Psicólogo e eutonista, Gilberto Safra (de quem a autora foi aluna e cujas aulas eram “repletas de pausas para que as falas e as escutas se acomodassem”) considera que o silêncio é o estado mais necessitado e, na maior parte das vezes, o mais temido. É a possibilidade que o indivíduo tem de estar posto em si e na vida, desprendendo-se de tudo aquilo que o define social e psicologicamente.

Para o psiquiatra Marco Antonio Spinelli o excesso de estímulos, num mundo onde “há sempre uma barulheira”, é fator desencadeante de distúrbios como o transtorno de déficit de atenção e hiperatividade e o transtorno bipolar. “Nossa sociedade hipertécnica e hiperexcitada multiplica esses e outros quadros psiquiátricos.” A fisioterapeuta e eutonista Maria Thereza Feitosa, por sua vez, ressalta a importância de silenciar para buscar ouvir o próprio corpo. “Essa qualidade de contato faz você habitar o seu espaço interno de maneira dinâmica”, diz ela, sugerindo também uma atenção ativa: “Ver como é o seu corpo, essas possibilidades de correção, de cura que o próprio sistema oferece.”

Dados apresentados:
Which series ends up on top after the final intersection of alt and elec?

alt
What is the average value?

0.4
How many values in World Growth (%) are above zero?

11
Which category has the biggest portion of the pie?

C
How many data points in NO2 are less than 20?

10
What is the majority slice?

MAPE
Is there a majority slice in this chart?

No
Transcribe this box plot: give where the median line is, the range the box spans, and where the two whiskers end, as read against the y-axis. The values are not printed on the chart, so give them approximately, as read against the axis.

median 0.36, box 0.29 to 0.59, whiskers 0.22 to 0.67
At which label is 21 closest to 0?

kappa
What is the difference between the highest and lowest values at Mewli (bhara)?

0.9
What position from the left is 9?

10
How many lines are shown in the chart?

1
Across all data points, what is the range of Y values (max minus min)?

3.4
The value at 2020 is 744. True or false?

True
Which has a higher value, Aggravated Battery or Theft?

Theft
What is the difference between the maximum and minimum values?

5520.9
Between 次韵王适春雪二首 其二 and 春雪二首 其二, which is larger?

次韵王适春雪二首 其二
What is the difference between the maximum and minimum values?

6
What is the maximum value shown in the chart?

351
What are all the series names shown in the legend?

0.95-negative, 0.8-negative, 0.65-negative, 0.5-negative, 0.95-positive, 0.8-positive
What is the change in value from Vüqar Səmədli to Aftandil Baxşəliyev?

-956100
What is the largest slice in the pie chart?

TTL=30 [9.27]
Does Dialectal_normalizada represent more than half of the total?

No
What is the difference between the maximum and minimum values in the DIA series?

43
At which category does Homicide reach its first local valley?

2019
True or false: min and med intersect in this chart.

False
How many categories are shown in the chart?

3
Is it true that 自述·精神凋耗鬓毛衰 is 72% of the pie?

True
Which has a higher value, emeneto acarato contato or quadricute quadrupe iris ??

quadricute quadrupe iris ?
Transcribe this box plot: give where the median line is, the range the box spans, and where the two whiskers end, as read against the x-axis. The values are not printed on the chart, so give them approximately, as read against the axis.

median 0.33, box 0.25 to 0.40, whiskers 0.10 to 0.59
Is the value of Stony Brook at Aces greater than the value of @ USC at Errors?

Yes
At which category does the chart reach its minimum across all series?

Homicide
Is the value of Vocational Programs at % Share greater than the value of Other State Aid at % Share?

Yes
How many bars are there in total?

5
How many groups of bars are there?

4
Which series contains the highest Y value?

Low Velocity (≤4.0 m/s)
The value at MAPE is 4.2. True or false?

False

O que fazer: Transcreva o trecho sobre o silêncio, começando nas palavras "Psicólogo e eutonista, Gilberto" e parando após "social e psicologicamente.". A listagem vem de uma fonte diferente da do trecho.

Resultado do exercício:
Psicólogo e eutonista, Gilberto Safra (de quem a autora foi aluna e cujas aulas eram “repletas de pausas para que as falas e as escutas se acomodassem”) considera que o silêncio é o estado mais necessitado e, na maior parte das vezes, o mais temido. É a possibilidade que o indivíduo tem de estar posto em si e na vida, desprendendo-se de tudo aquilo que o define social e psicologicamente.